I haven't looked at it since then. Let's get another draft or two and
I'll see what needs to be done.
Kris Jurka
Kris and all,
Here is the query I will call to the get the name of columns by ordinal
position. Do you see any compatibility drivers will older server
versions, or other issues?
SELECT column_name
FROM information_schema.columns
WHERE table_catalog=? AND table_schema=? AND table_name=?
ORDER BY ordinal_position
Ken
Kris Jurka wrote:
Any keywords would need quoting: If you had a column named "user" it
must be quoted.
Enough said. I will quote all IDs and provide a diff tonight hopefully.

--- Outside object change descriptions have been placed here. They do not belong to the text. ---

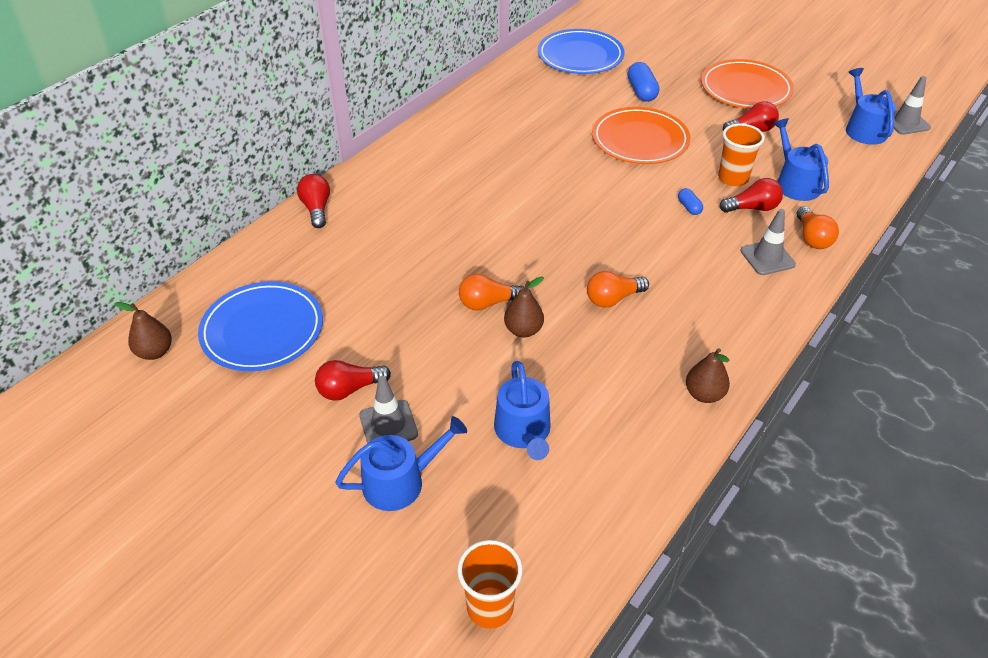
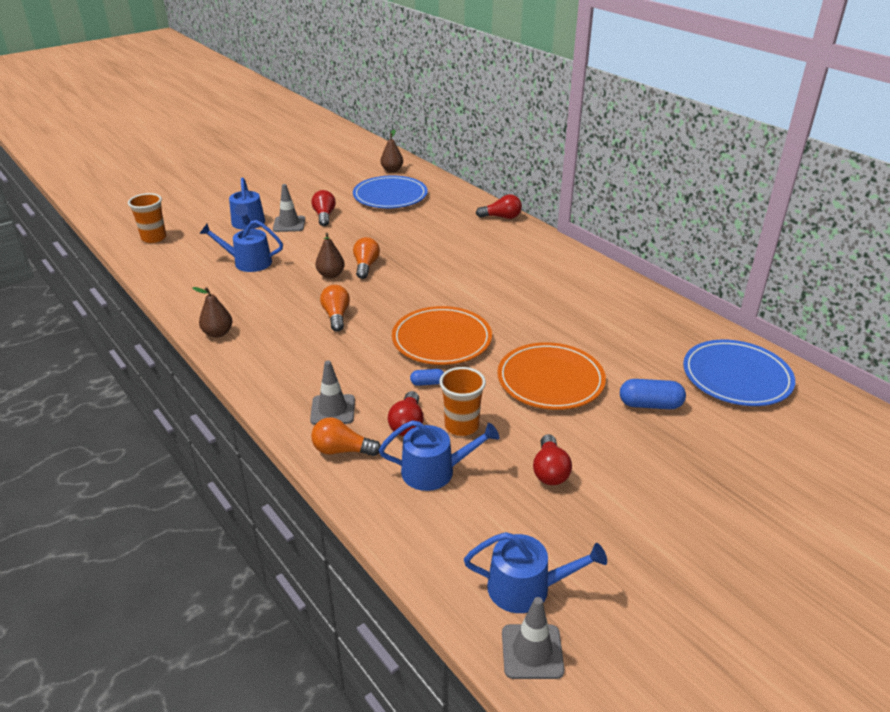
camera: 105 degrees right, 10 degrees down
orange plate [701,59,794,109] -> orange plate moved to [392,306,492,365]

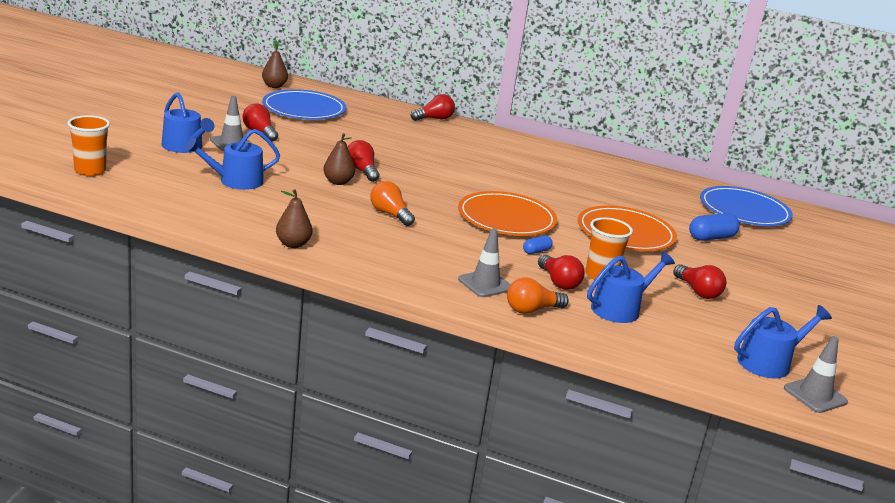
camera: 35 degrees left, 10 degrees down
orange light bulb [353,237,380,279] -> red light bulb [348,140,379,182]

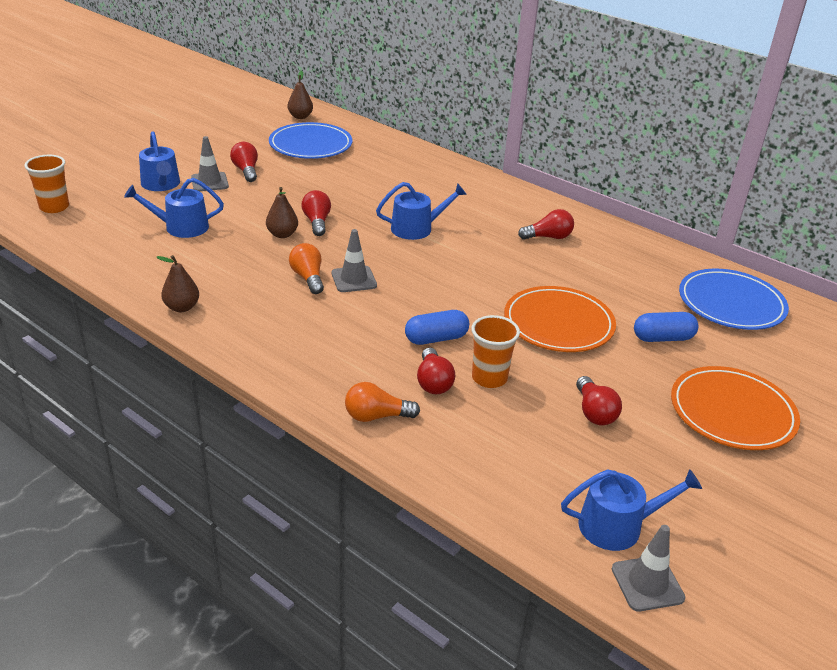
camera: 20 degrees right, 10 degrees up
red light bulb [411,94,455,121] -> red light bulb moved to [518,209,574,240]
orange plate [458,191,557,236] -> orange plate moved to [671,366,800,450]
grey traffic cone [458,228,511,297] -> grey traffic cone moved to [332,229,377,292]
blue capsule [523,236,553,254] -> blue capsule [405,310,469,345], size x1.76
blue watering can [587,252,675,323] -> blue watering can moved to [376,182,467,240]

On Thu, 13 Dec 2007, Ken Johanson wrote:
Here is the query I will call to the get the name of columns by ordinal
position. Do you see any compatibility drivers will older server versions, or
other issues?SELECT column_name
FROM information_schema.columns
WHERE table_catalog=? AND table_schema=? AND table_name=?
ORDER BY ordinal_position
Using pg_catalog tables is better than using information_schema because of
the way permissions work. For information_schema you must be the table
owner, while people who only have permissions to access a table will most
likely be able to read pg_catalog.
Kris Jurka
Kris Jurka wrote:
Using pg_catalog tables is better than using information_schema because
of the way permissions work. For information_schema you must be the
table owner, while people who only have permissions to access a table
will most likely be able to read pg_catalog.
Do you have an equivalent query/join handy that will get the catalog and
schema and table and column names frm the pg tables?
SELECT column_name
FROM information_schema.columns
WHERE table_catalog=? AND table_schema=? AND table_name=?
ORDER BY ordinal_position
Kris, please try to apply the attached and let me know what errors if
any you get.
All ids are now quoted in: executeUpdate(String sql, String
columnIndexes[]), and: int executeUpdate(String sql, int
columnIndexes[]) is implemented, however it currently will work ONLY if
the fully qualified table is set in the insert:
INSERT INTO foocatalog.fooschema.tbl .....(quoted or not)
It will support normalizing the not-supplied catalog and schema names --
after I find out how to extract these from the Connection (hopefully
this would not require an additional round trip). Any suggestions on this?